===== Supplied records
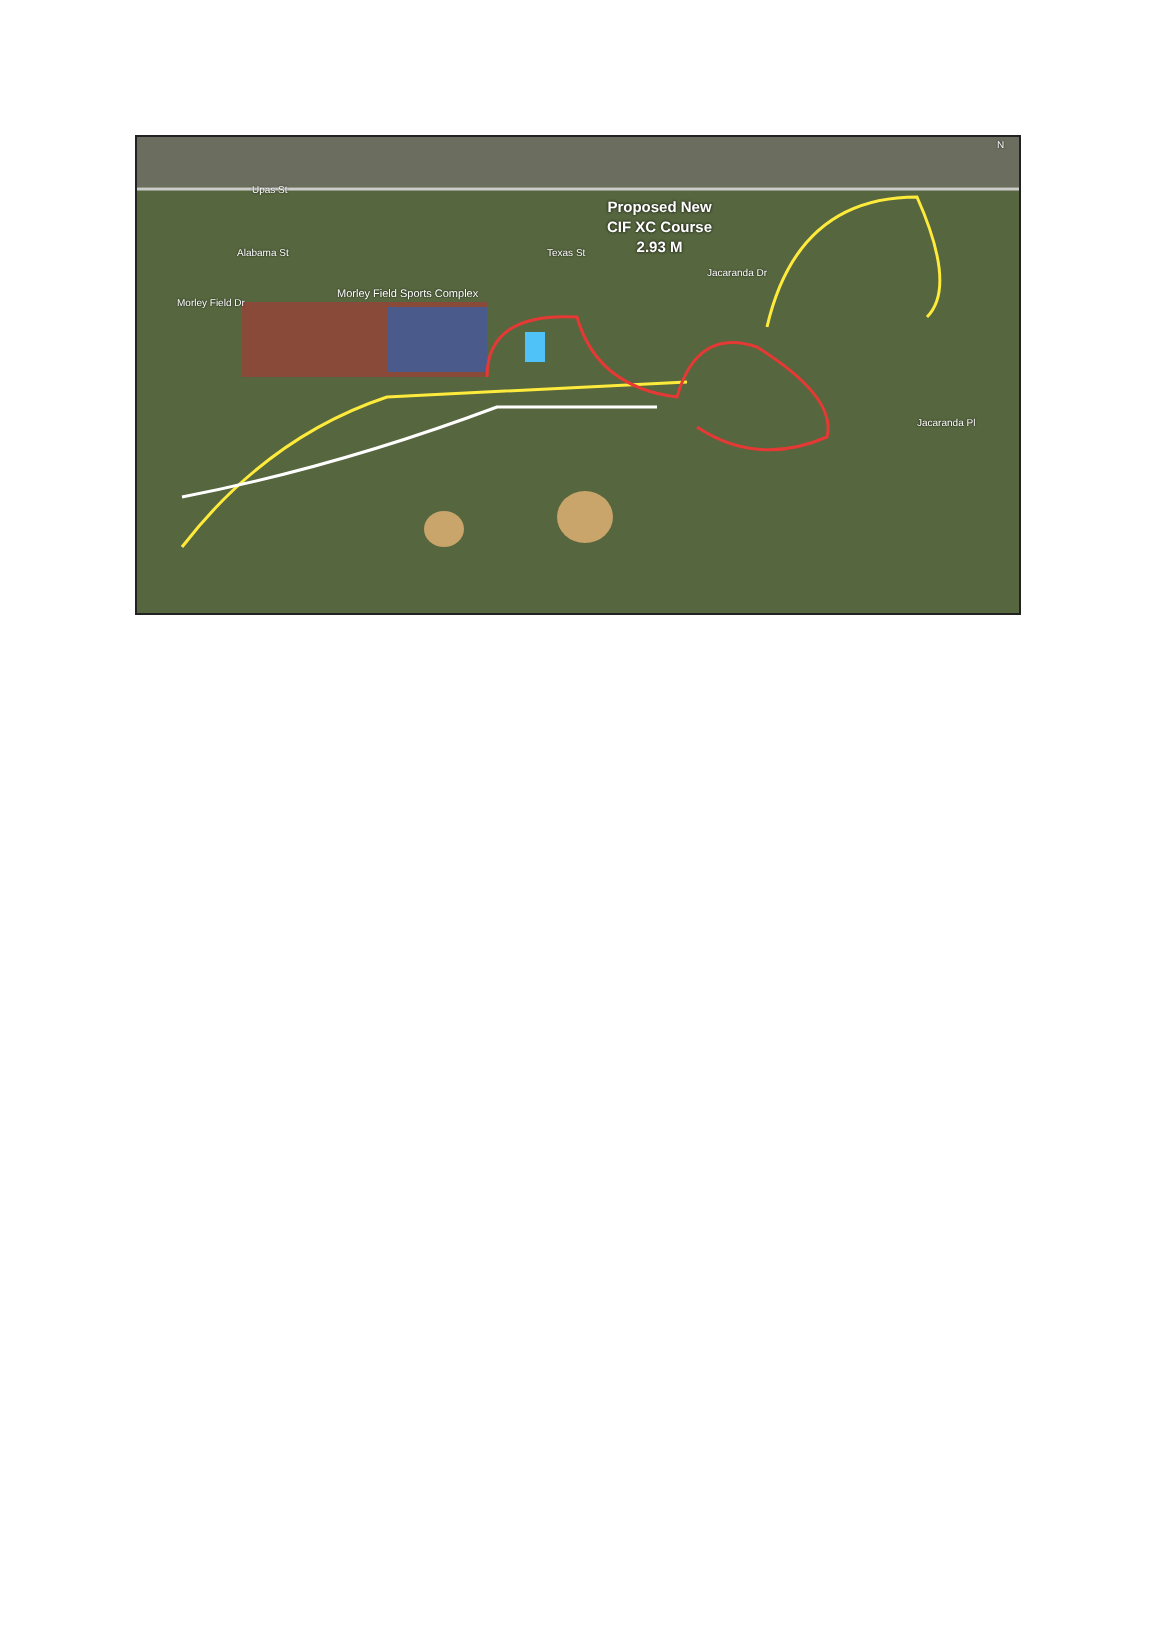Upas St
Morley Field Dr
Alabama St
Morley Field Sports Complex
Texas St
Jacaranda Dr
Jacaranda Pl
N
Proposed New
CIF XC Course
2.93 M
==========
§ **Work instruction**: Reproduce each line of the data containing the word "Morley".

§ **Task output**:
Morley Field Dr
Morley Field Sports Complex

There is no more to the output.